4. Comparison with Other Approaches

Model Mechanism Val Loss Notes
neon016 Learned I ($W_I$) 1.255 Independent projection allows disjoint feature learning.
neon010 Gated by Q ($W_g Q$) 1.370 Q is constrained by positional matching duties.
neon052 Gated by Calc ($QW_q + \dots$) 1.345 Calc intent is correlated with Q/K/V.
neon005 Baseline (No Gate) 1.467 No filtering capability.

The "Orthogonality" Hypothesis: The reason neon016 succeeds where calculated intent (neon052) fails is likely because the optimal "Intent" signal is orthogonal to the Q, K, and V signals.

  • $Q$ needs to encode position/relation.
  • $V$ needs to encode content.
  • $I$ needs to encode task state (e.g. "I am looking for a name").

Forcing $I$ to be derived from $Q, K, V$ (as in neon052) entangles these distinct needs.

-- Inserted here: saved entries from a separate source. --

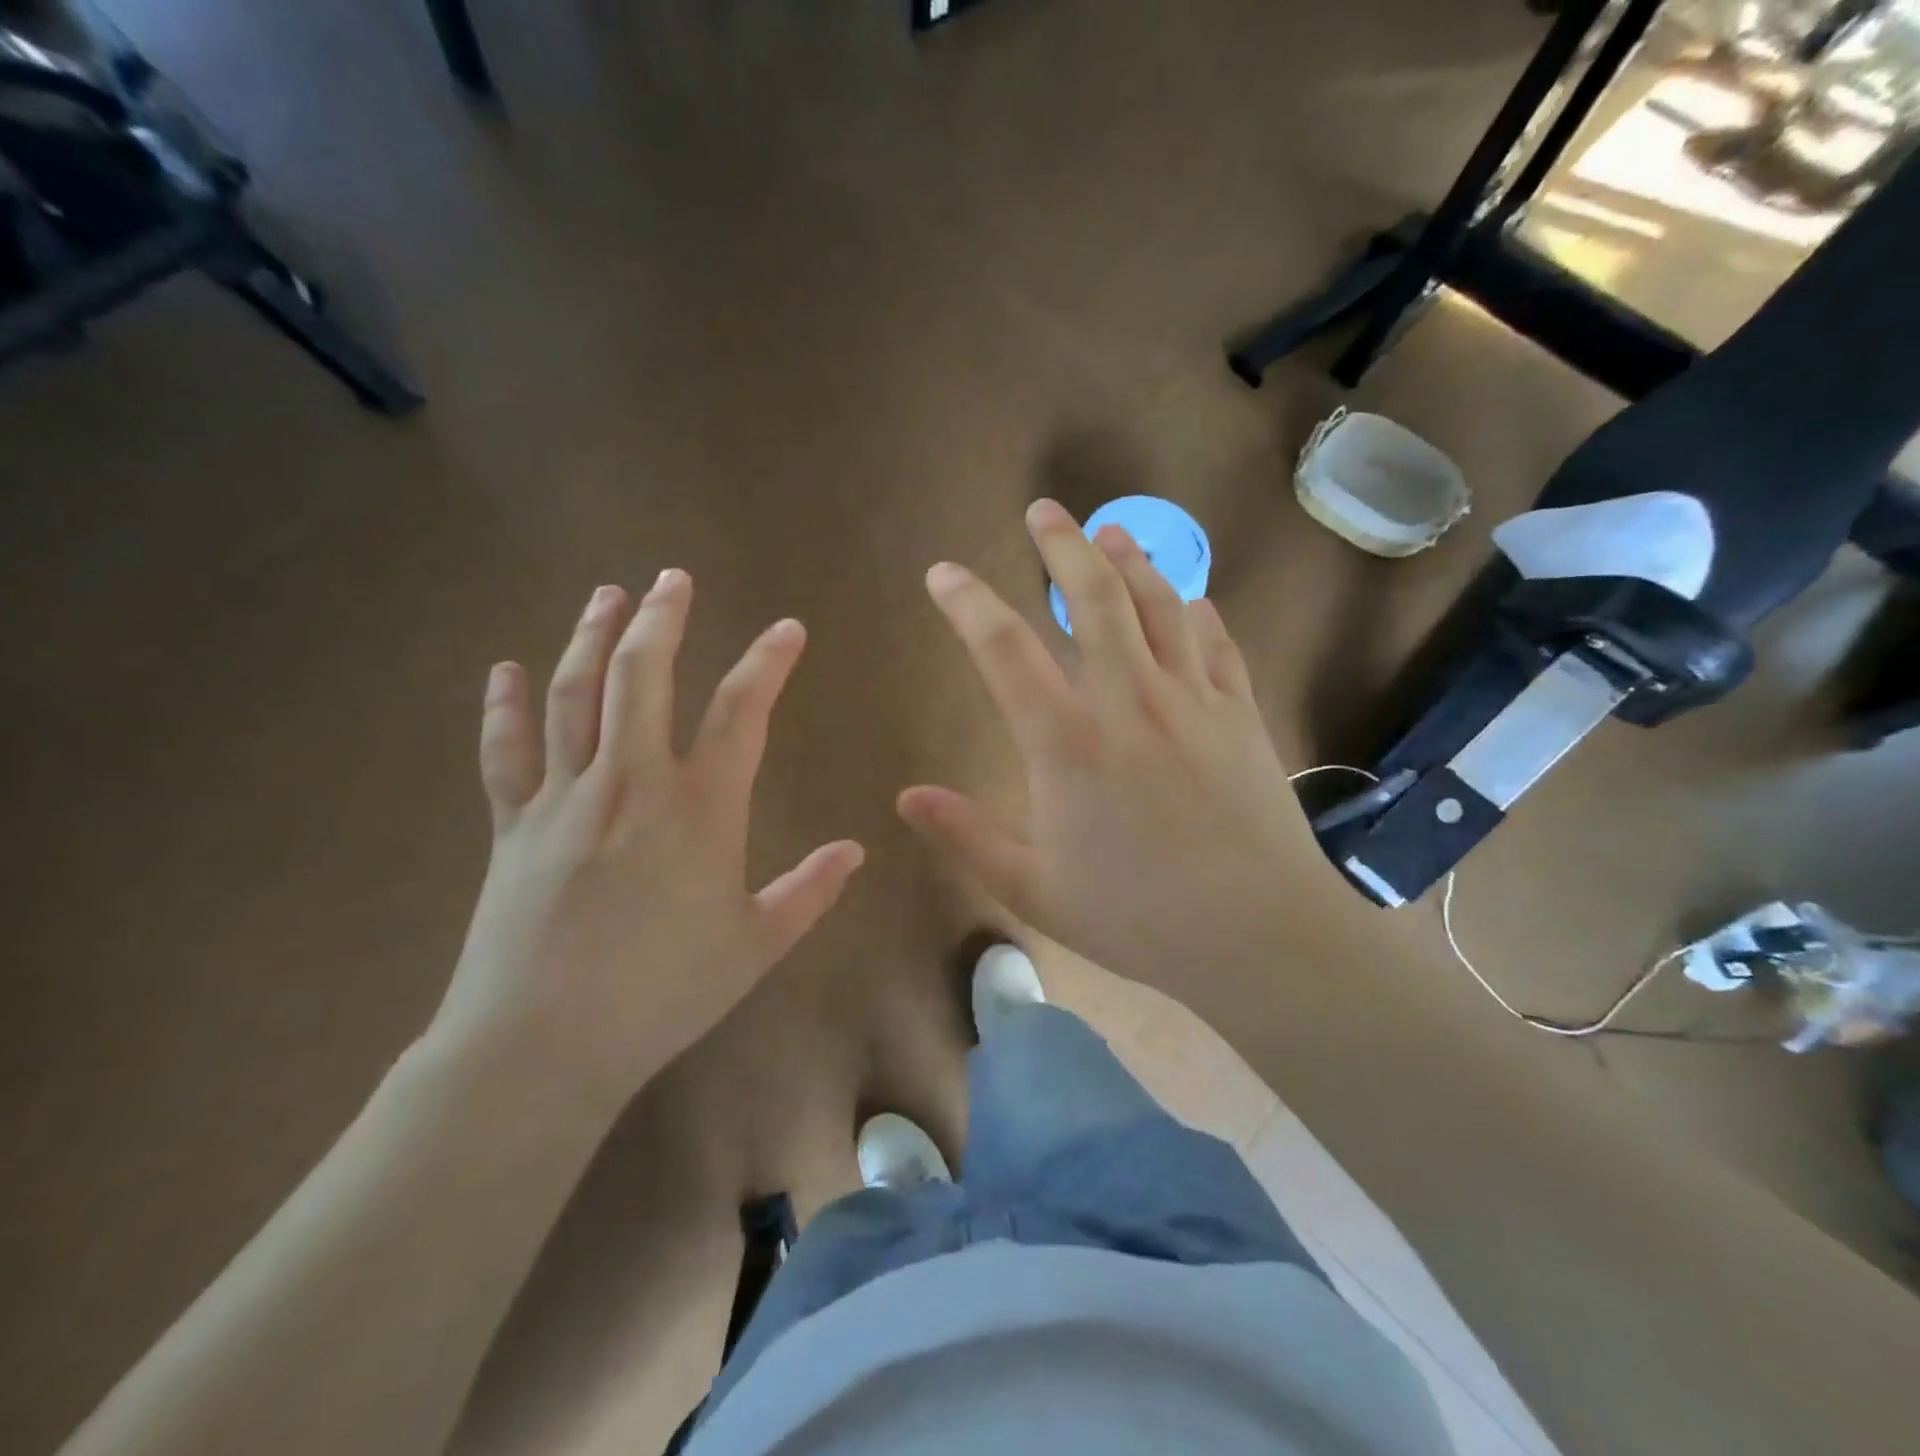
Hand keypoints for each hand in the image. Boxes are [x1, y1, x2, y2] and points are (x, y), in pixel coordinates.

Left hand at [429, 576, 863, 1107]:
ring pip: (575, 696)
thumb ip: (809, 891)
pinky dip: (504, 706)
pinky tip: (505, 668)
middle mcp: (632, 782)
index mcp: (700, 809)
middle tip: (673, 577)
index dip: (767, 663)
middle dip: (662, 619)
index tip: (786, 629)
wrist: (544, 1045)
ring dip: (591, 637)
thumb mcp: (756, 946)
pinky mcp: (512, 825)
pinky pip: (505, 751)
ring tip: (606, 595)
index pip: (741, 712)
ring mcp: (565, 798)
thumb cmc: (664, 993)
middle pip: (643, 677)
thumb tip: (856, 851)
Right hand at [899, 501, 1359, 988]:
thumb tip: (906, 797)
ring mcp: (1193, 700)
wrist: (1261, 936)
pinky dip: (1197, 612)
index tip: (944, 574)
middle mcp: (1129, 700)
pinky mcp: (1241, 714)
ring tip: (1110, 531)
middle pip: (1093, 598)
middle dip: (1062, 546)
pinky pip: (1217, 643)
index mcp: (1067, 741)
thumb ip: (967, 835)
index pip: (1004, 649)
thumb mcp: (1034, 889)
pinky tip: (1190, 599)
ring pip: (1159, 605)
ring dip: (1131, 560)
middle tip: (1042, 511)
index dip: (967, 603)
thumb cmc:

Giving $I$ its own independent weights ($W_I$) allows it to learn pure "task state" features without compromising the attentional search.

5. Hyperparameters & Cost

Parameter Cost:

  • Adds 1 linear projection ($d_{model} \times d_{model}$).
  • For d_model=256: Adds $65,536$ params per layer.
  • Total for 4 layers: ~262k parameters.
  • Overhead: ~7% increase over baseline (2.88M $\to$ 3.15M).

Efficiency:

  • The computational cost is negligible (one extra matmul and element-wise mult).
  • The gain in loss (-0.21 vs baseline) is equivalent to doubling the model size in standard scaling laws.
  • This makes neon016 extremely efficient.